The contrivance which is claimed as the subject of this Patent, consists in forming the series of pegs in a straight line, and causing the axle of the driving pinion to work in an endless groove which extends along each side of the row of pegs round its ends. The pinion being put in rotary motion, and its teeth taking in between the pegs, causes the sliding rack or frame of pegs to be driven along until

the pinion has reached the end of the range, when it works round the extreme peg, and then coming into operation on the opposite side of the pegs, works the rack or frame of pegs back again, thus producing a reciprocating movement, which is applicable to various kinds of machinery.

This contrivance is so well known as a mechanical agent, and has been modified and applied in such a multitude of ways, that we feel surprised at seeing it now proposed as a new invention.-[Inrolled in the Inrolment Office, May, 1830.]

TO JOHN GRAY, of Beaumauris, in the county of Anglesea, gentleman, for his invention of a new and improved method of preparing and putting on copper sheathing for shipping.-[Sealed 4th February, 1830.]

THIS is merely an apparatus for punching holes in the plates or sheets of copper or other metal intended to be placed on the bottoms of ships, for sheathing. The particular object of the Patentee appears to be to counter-sink the holes in the plates or sheets of metal, so as to admit a portion of the heads of the nails or bolts by which they are fastened to the ship's bottom, and thereby to prevent the uneven surface which the heads of the nails or bolts would present to the water when the sheathing has been attached.

Plate II, fig. 15, shows an apparatus to be fixed by screws or pins to a bench a, a, which consist of a bridge b, b, carrying a screw punch c, c. The lower part of this punch is egg shaped, in order to produce the counter-sunk form of the hole on the upper or outer side of the plate or sheet of metal.

The bench is to have a stout plate of steel, with a hole in it, to receive the end of the punch, and the sheet of copper or other metal having the points at which the holes are to be pierced, carefully marked out, is to be placed upon the bench under the punch; the screw being thus depressed, by means of the winch or lever, at its upper end, a hole is pierced through the sheet of copper, and the upper side of it pressed into a counter-sunk recess by the egg shaped form of the punch.

Another modification of the apparatus is shown at fig. 16, having a lower plate a, instead of the bench, which plate is affixed to the upper piece answering to the bridge b, in the previous figure; in the middle is the screw punch c, and at d is the winch or lever for depressing the punch. There are two pieces e, e, formed like the punch, having egg shaped points, these are made to slide loosely through the bridge, and are raised by small levers. These points e, are designed to be inserted into one or more of the holes previously pierced in the sheet, in order to keep it steady, and in its place, while another hole is being punched; which will render the holes all at equal distances.
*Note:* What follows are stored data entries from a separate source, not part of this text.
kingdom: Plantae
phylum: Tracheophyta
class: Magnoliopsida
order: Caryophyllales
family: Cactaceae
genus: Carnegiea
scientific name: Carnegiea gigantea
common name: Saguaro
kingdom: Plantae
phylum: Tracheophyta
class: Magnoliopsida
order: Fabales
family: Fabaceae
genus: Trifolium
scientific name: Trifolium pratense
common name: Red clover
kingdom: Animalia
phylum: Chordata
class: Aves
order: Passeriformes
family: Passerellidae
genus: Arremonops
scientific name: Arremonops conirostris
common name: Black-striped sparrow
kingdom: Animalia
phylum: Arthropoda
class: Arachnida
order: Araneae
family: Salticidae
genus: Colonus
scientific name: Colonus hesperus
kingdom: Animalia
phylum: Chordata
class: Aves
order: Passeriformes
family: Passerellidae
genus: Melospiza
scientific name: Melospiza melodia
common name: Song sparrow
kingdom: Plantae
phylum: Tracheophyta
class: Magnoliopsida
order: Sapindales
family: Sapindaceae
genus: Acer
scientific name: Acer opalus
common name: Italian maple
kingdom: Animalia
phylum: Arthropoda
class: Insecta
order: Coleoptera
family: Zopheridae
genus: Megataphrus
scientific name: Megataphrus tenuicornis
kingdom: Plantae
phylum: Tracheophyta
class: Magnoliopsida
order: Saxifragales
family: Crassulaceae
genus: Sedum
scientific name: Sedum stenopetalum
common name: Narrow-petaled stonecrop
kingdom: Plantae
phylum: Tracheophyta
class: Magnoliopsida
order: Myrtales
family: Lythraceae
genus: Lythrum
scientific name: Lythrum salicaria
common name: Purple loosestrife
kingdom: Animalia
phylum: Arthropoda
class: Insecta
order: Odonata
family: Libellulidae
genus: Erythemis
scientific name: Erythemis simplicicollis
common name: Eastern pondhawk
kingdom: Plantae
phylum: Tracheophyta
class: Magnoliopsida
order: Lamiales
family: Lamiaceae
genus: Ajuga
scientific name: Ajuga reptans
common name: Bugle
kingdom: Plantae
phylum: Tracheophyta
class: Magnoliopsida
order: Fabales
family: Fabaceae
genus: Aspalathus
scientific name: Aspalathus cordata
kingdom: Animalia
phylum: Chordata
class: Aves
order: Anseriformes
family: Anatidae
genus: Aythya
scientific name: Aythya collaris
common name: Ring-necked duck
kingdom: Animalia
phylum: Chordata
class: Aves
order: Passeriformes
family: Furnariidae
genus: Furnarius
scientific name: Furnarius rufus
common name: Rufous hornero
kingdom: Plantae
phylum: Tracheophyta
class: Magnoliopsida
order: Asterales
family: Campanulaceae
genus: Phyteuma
Plates of copper or other metal having been prepared, by rolling in a mill as usual, and cut to the proper sizes for sheathing, are thus to be punched with series of countersunk holes, and when put on the ship's bottom the heads of the nails or bolts by which they are attached will be nearly embedded in the surface of the sheathing, and render it nearly smooth. [Inrolled at the Inrolment Office, April, 1830.]